Let $A,B,C$ be events. The event "$A$ and $B$ occur but $C$ does not" may be expressed as $A \cap B \cap C^c$.
(a) Find an expression for the event "at least one of B and C occur, but A does not"
(b) Show that the probability of event in (a) is equal to
$\mathbb{P}(B)+\mathbb{P}(C)-\mathbb{P}(B\cap C)-\mathbb{P}(A\cap C)+\mathbb{P}(A\cap B \cap C)$
I claim that the answer to (a) is $(B \cup C)\cap A^c$. Can someone confirm or deny?

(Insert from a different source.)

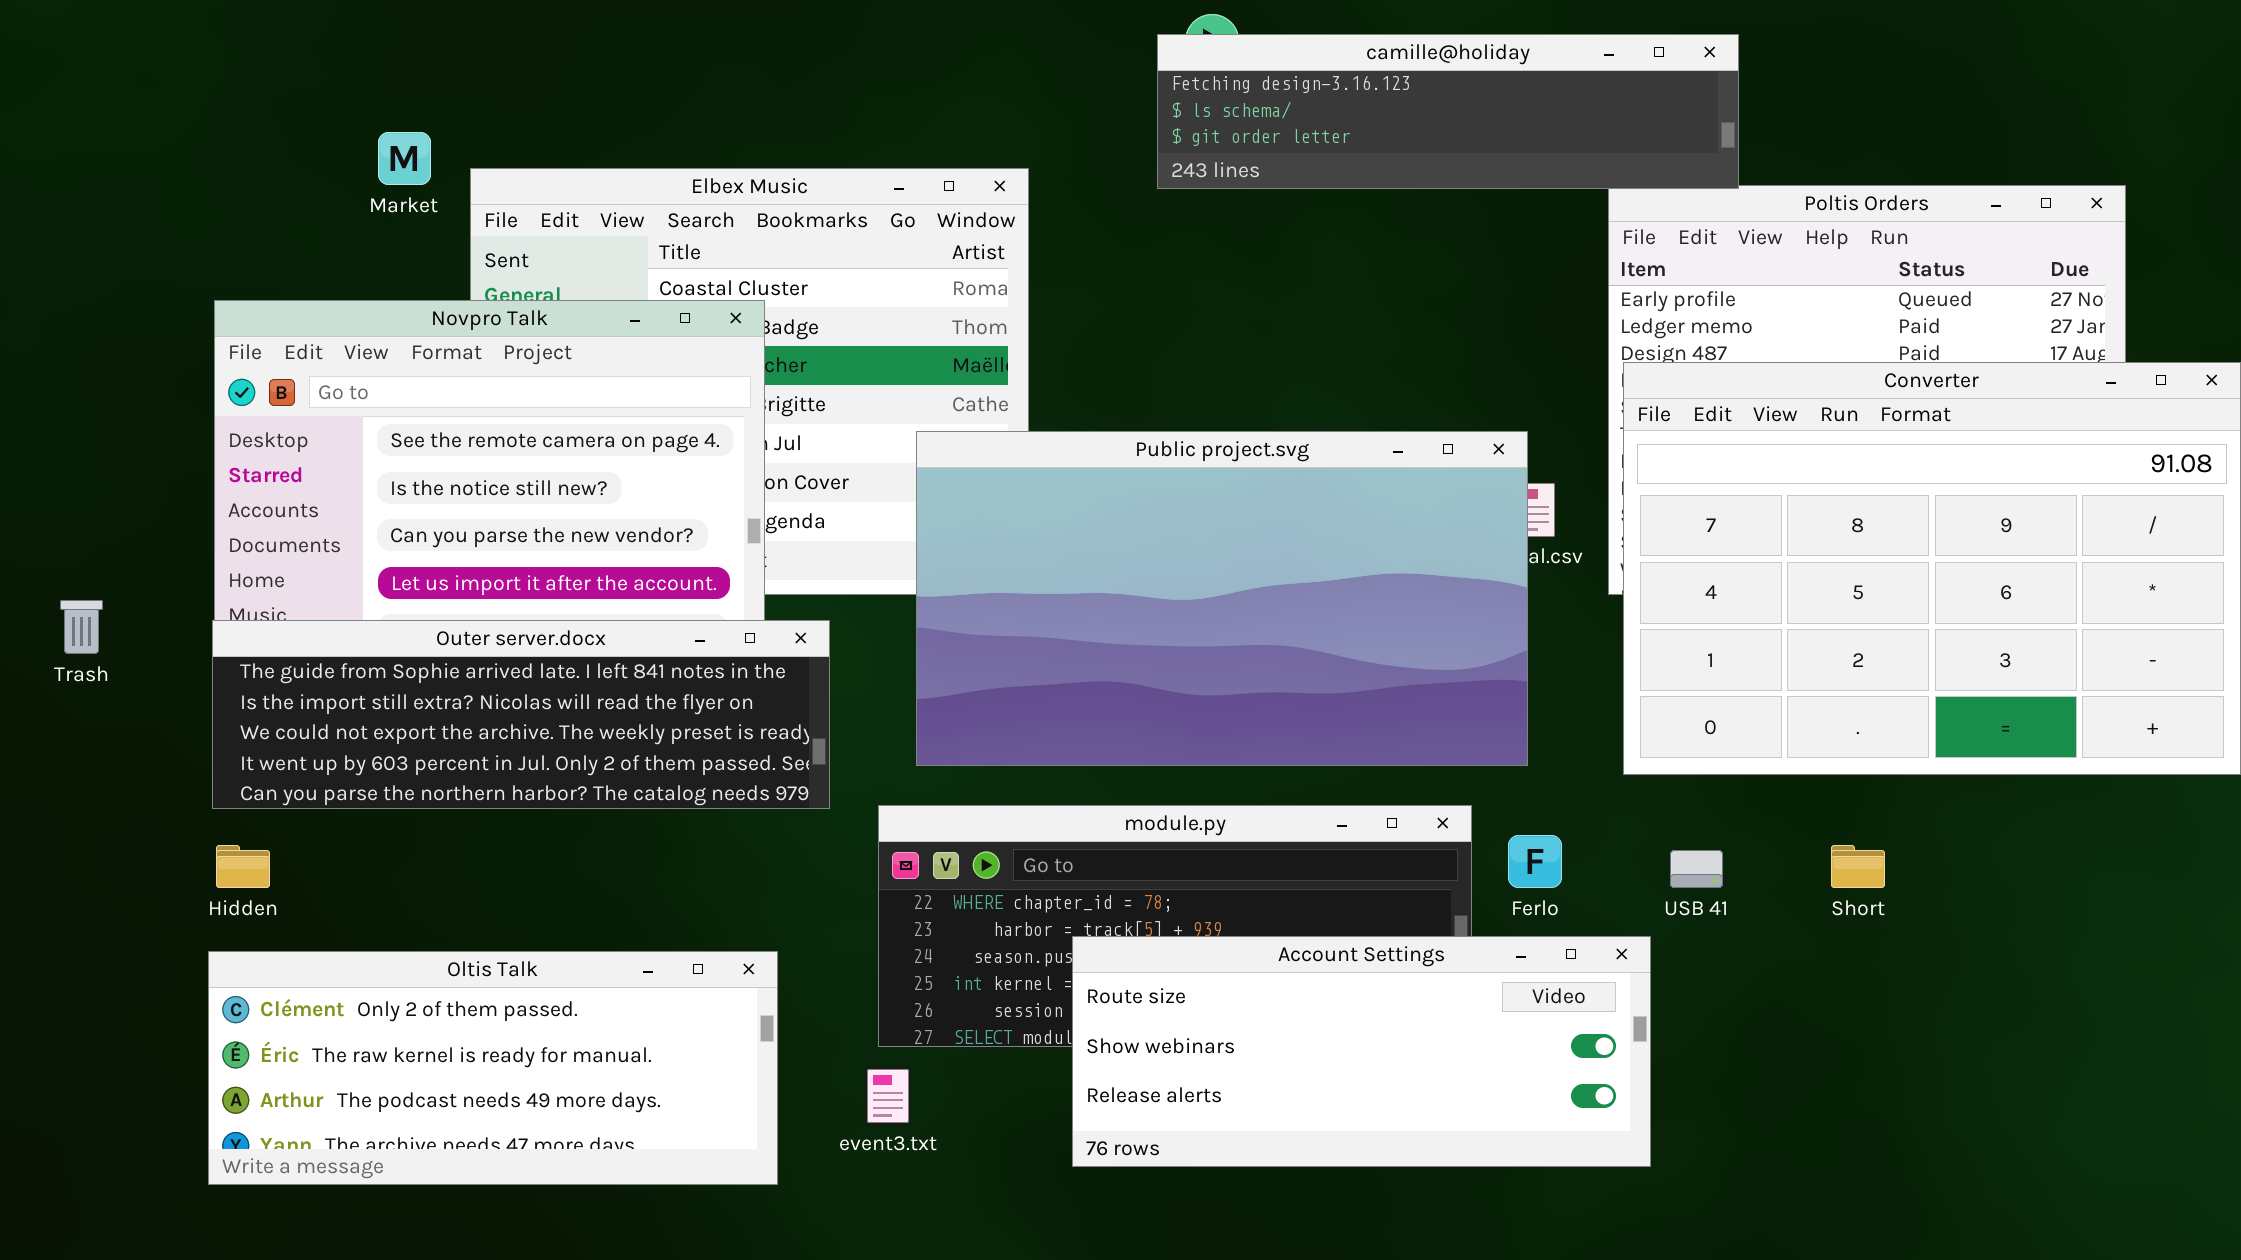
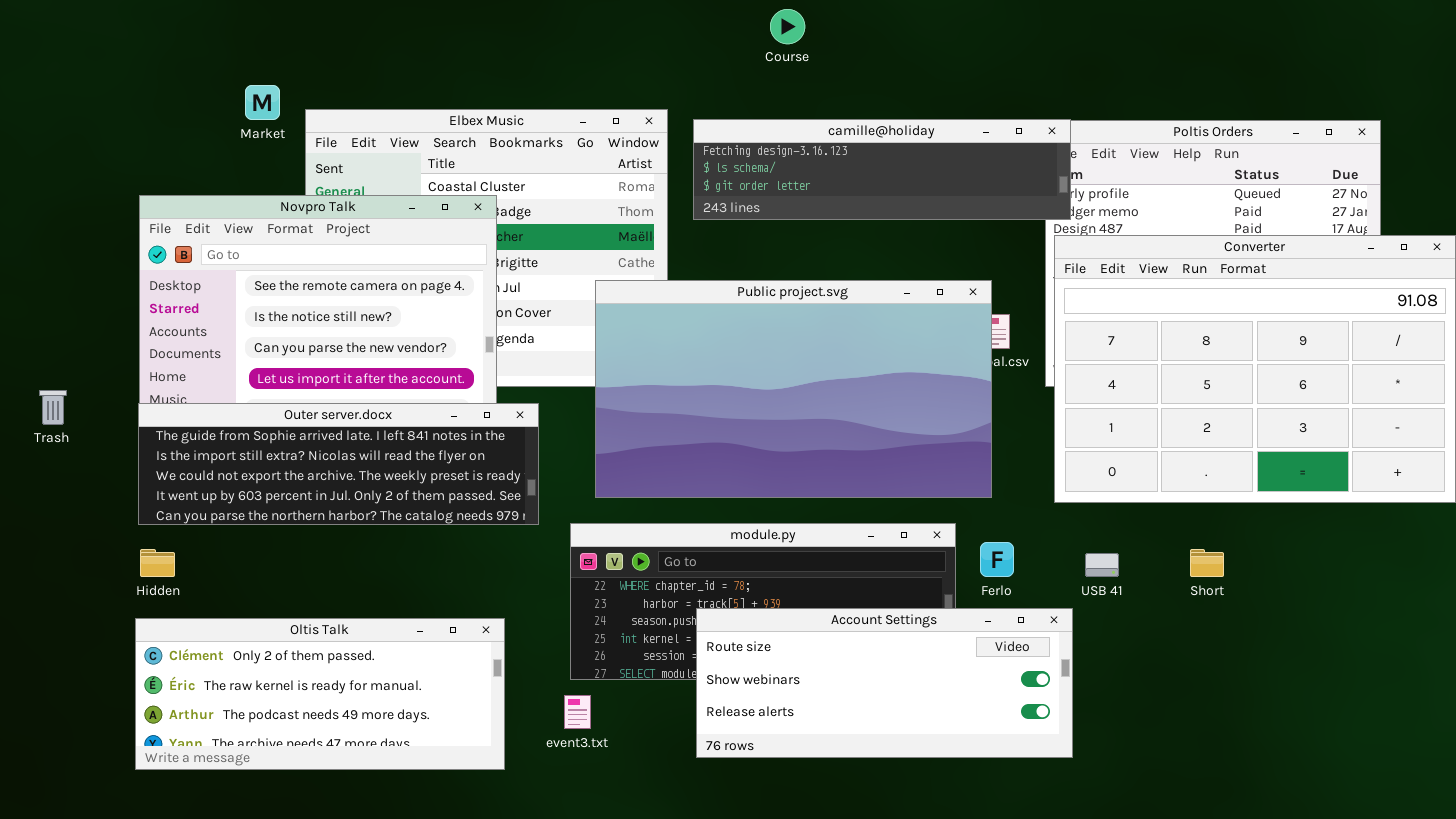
camille@holiday: [1157,34,1739,189] -> [693,119,1071,220], moved

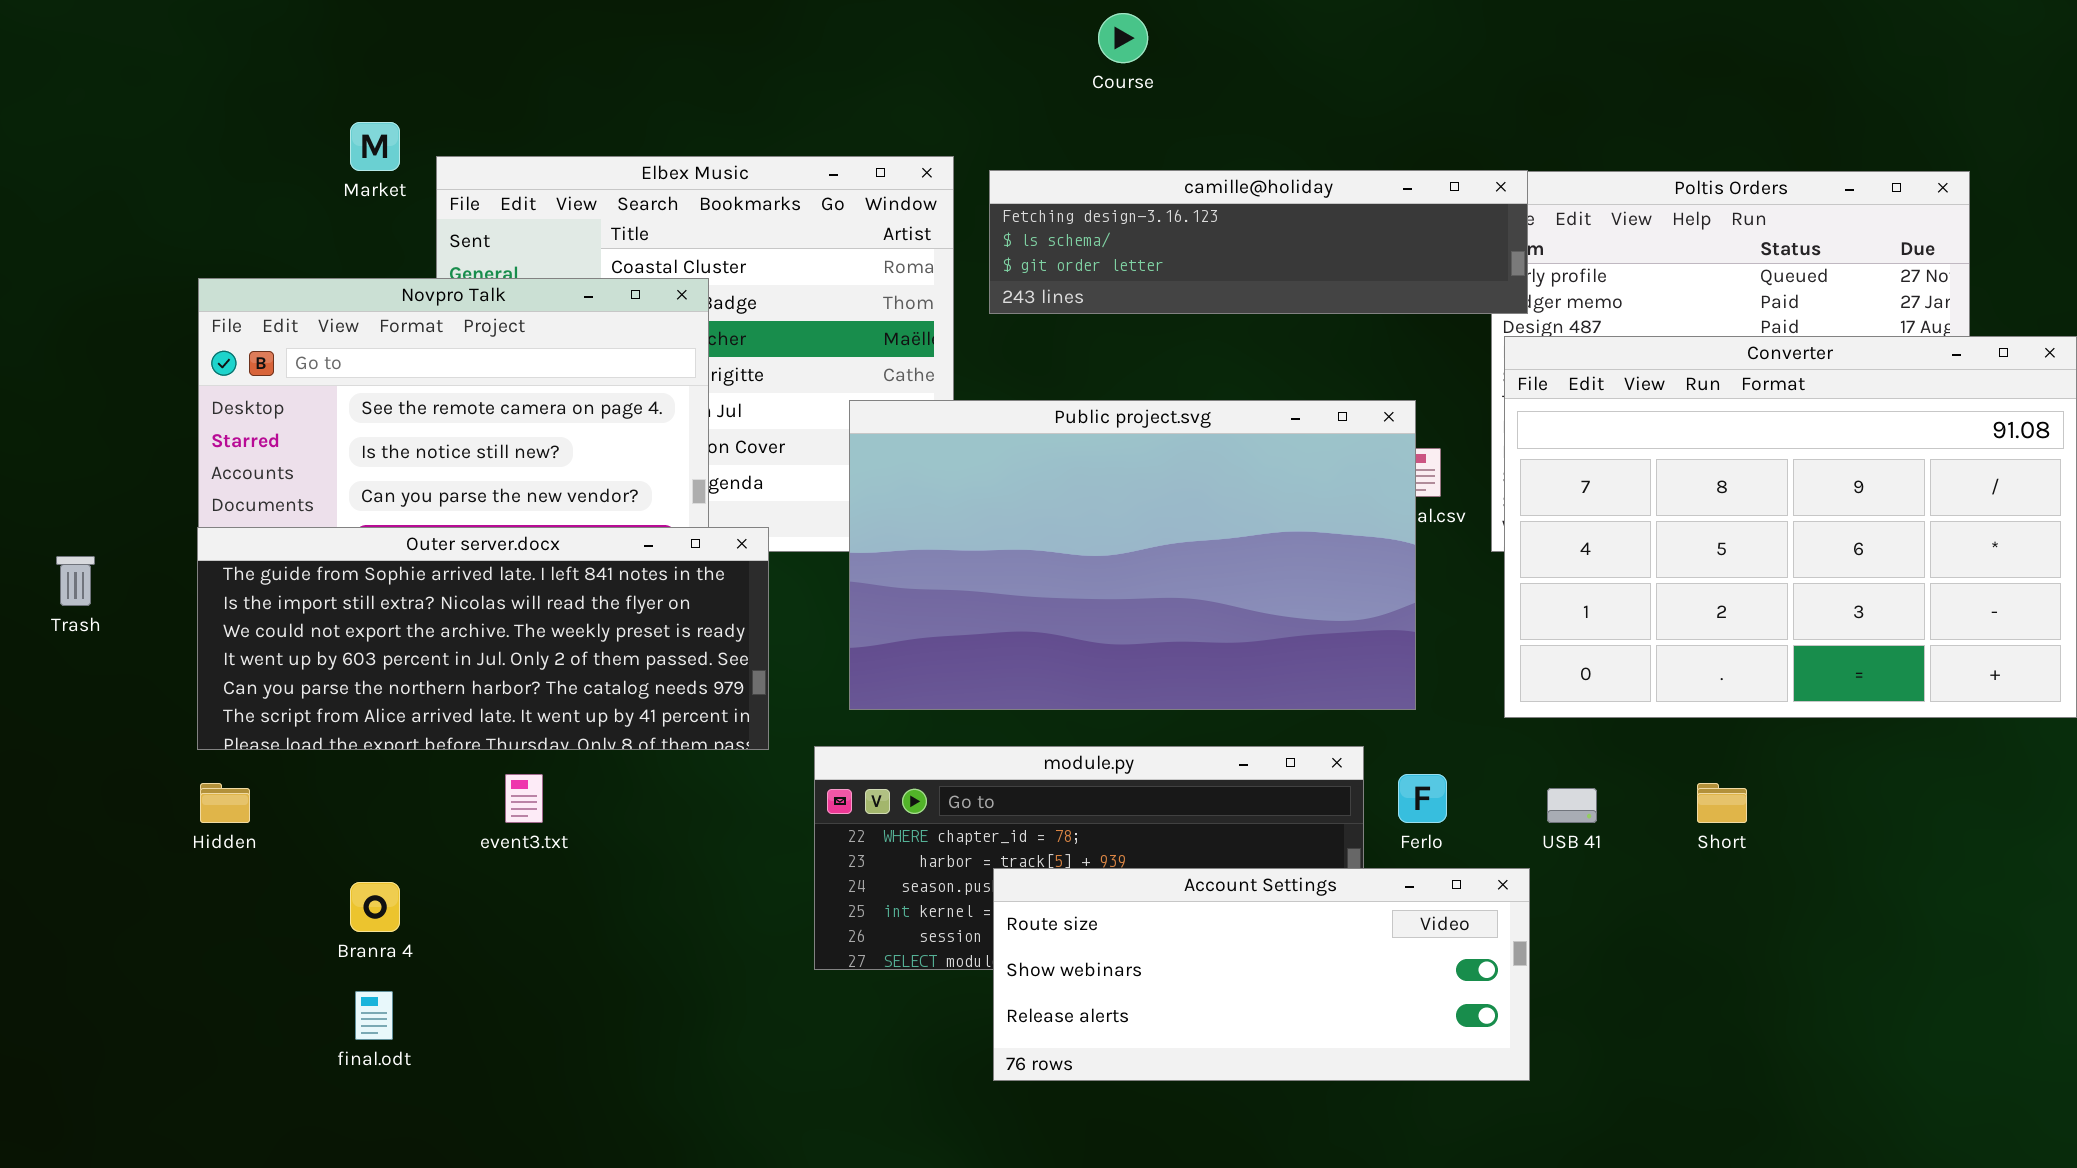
Outer server.docx: [138,403,539,525] -> [197,527,769,750], resized
Oltis Talk: [135,618,505,770] -> none, closed
event3.txt: [564,695,591,729] -> [505,774,543,823], moved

I have no idea how to proceed from here. From previous work, I have proven the following results:
$\mathbb{P}(A\setminus B)=\mathbb{P}(A)-\mathbb{P}(A \cap B)$
$\mathbb{P}(A\cup B)=\mathbb{P}(A)+\mathbb{P}(B)-\mathbb{P}(A\cap B)$
My main concern about (a) is what exactly they mean by "at least one" and the use of the operator "and".
Best Answer
"At least one of" a series of events means you have an inclusive union. $A\cup B$ means the event of $A$ happening, or $B$ happening, or both happening.
"and" means the intersection. $A\cap B$ means the event of $A$ and $B$ both happening.
So your answer is confirmed, $(B\cup C)\cap A^c$ and as a hint this is equal to $(B\cup C)\setminus A$. Now apply your rules.